Slovakia’s resistance lasted just five minutes before the floodgates opened and goals began to fly into Eduard Lepacek’s net. In each game of this tournament, a different forward has come to the fore for Russia and this time it was Ilya Volkov’s turn. He opened the scoring, potted a second a couple of minutes later and by the end of the second period he had scored four as Russia leapt to a 9-0 lead.
In the third period, Russia was rampant, scoring almost at will. It was clear that this team was a class above its opponent and the final outcome was the most convincing victory of the tournament – a 17-0 scoreline that saw Russia ‘A’ finish with an impressive 31-0 goal differential in its three games.
After the game came the presentations.

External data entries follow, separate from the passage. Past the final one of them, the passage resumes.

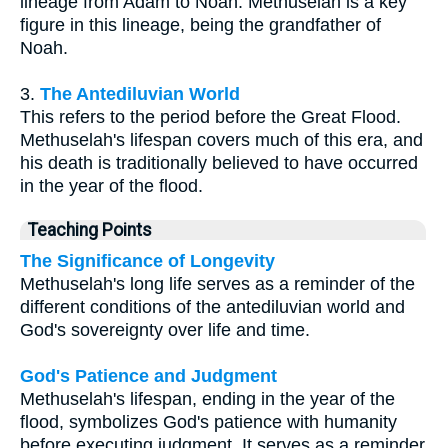
lineage from Adam to Noah. Methuselah is a key
figure in this lineage, being the grandfather of
Noah.
3.
The Antediluvian World
This refers to the period before the Great Flood.
Methuselah's lifespan covers much of this era, and
his death is traditionally believed to have occurred
in the year of the flood.
Teaching Points
The Significance of Longevity
Methuselah's long life serves as a reminder of the
different conditions of the antediluvian world and
God's sovereignty over life and time.
God's Patience and Judgment
Methuselah's lifespan, ending in the year of the
flood, symbolizes God's patience with humanity
before executing judgment. It serves as a reminder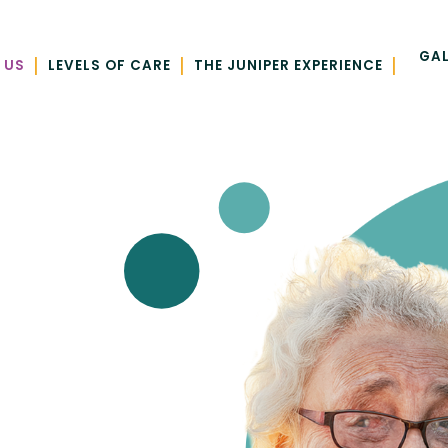
GAL
|
|
|
 US
LEVELS OF CARE
THE JUNIPER EXPERIENCE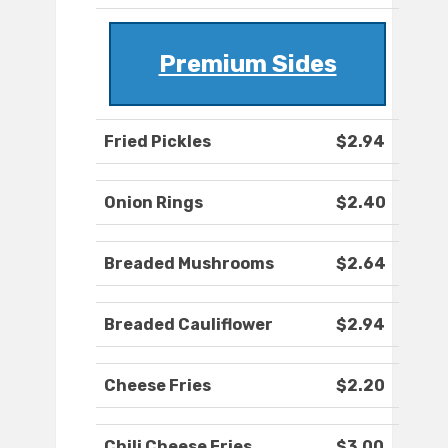
Premium Sides
Fried Pickles
$2.94
Onion Rings
$2.40
Breaded Mushrooms
$2.64
Breaded Cauliflower
$2.94
Cheese Fries
$2.20
Chili Cheese Fries
$3.00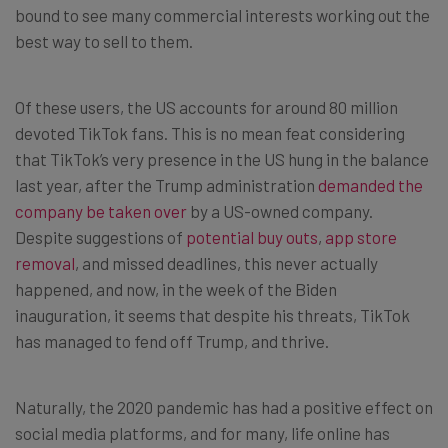
bound to see many commercial interests working out the
best way to sell to them.
Of these users, the US accounts for around 80 million
devoted TikTok fans. This is no mean feat considering
that TikTok’s very presence in the US hung in the balance
last year, after the Trump administration
demanded the
company be taken over
by a US-owned company.
Despite suggestions of
potential buy outs
,
app store
removal
, and missed deadlines, this never actually
happened, and now, in the week of the Biden
inauguration, it seems that despite his threats, TikTok
has managed to fend off Trump, and thrive.
Naturally, the 2020 pandemic has had a positive effect on
social media platforms, and for many, life online has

Dmitry Lisov (Russia ‘A’) was nominated best forward, Alexei Lysov (Russia ‘B’) won the best defenseman prize and Germany’s Simon Kunst was chosen as best goalie.
Russia ‘A’ 17 Slovakia 0 (4-0, 5-0, 8-0)
Goals: 1-0 Volkov (Lisov, Galkin, 5:09); 2-0 Volkov (Petrov, 7:08); 3-0 Myachin (Shikhov, 8:24); 4-0 Lisov (Volkov, 11:18); 5-0 Volkov (Lisov, Kuznetsov, 16:15); 6-0 Petrov (Shikhov 21:17, shorthanded); 7-0 Volkov (Lisov, Petrov, 24:05); Petrov (Volkov, Lisov 28:36); 9-0 Shikhov (29:57); 10-0 Shikhov (Sokolov, Khamzin, 30:50); 11-0 Varlakov (36:15); 12-0 Kuznetsov (Lisov 36:37); 13-0 Khamzin (Shikhov, 38:11); 14-0 Lisov (Petrov, 39:11); 15-0 Shikhov (Sokolov, Khamzin 39:37); 16-0 Kuznetsov (Petrov, Lisov, 40:58); 17 Galkin (44:50).

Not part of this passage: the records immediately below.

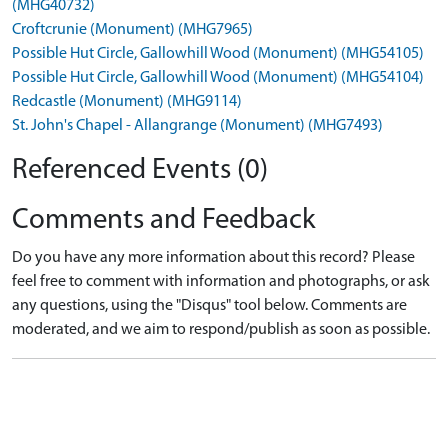
(MHG40732)
Croftcrunie (Monument) (MHG7965)
Possible Hut Circle, Gallowhill Wood (Monument) (MHG54105)
Possible Hut Circle, Gallowhill Wood (Monument) (MHG54104)
Redcastle (Monument) (MHG9114)
St. John's Chapel - Allangrange (Monument) (MHG7493)
Referenced Events (0)
Comments and Feedback
Do you have any more information about this record? Please
feel free to comment with information and photographs, or ask
any questions, using the "Disqus" tool below. Comments are
moderated, and we aim to respond/publish as soon as possible.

Goalies: Plotnikov (Kamantsev) – Lepacek
“Yes, today went really well,” said Ilya Volkov after game. “But everything depends on the quality of the service and in the end, it didn’t have that much to do with me. I wouldn’t say that Slovakia was such a weak team but today for some reason they struggled. We have played before and I can’t remember such a lopsided score. Maybe they didn’t have their strongest roster, plus they weren’t as well-prepared physically.

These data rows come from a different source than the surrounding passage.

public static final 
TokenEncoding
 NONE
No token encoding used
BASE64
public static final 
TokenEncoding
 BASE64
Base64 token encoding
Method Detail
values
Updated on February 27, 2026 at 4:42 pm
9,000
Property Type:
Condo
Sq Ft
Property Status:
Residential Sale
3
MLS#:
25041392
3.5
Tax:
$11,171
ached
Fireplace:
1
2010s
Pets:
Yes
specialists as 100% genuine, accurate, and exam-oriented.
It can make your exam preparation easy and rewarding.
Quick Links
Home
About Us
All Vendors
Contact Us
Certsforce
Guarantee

“We couldn’t really feel sorry for them, though. We have our tasks, we need to prepare, to get our lines working, to find that chemistry. We’ll need all of that later, when we have tougher games. In short, we tried to do what the coaches asked. There was no requirement to score so many goals, but there was a need to get used to playing together. I hope we achieved that.
“I’d also like to say a few words of thanks ot the KHL and the Paralympic Committee for the way everything was organized here. To the league, in particular, for setting up online streams of the games. That’s not something that happens for us sledge hockey players very often. It means that anyone who wanted to could watch the games, see our team.”
“Russia is a classy team with really skilled players,” said Slovakia’s captain Marian Ligda. “Of course, they should be playing in the top group. The Russians outplayed today in all areas, the scoreline speaks for itself. I guess we didn’t manage to prepare properly, we didn’t set up as well as we did against Russia ‘B’ earlier in the tournament. We just need to accept that we fell short today.”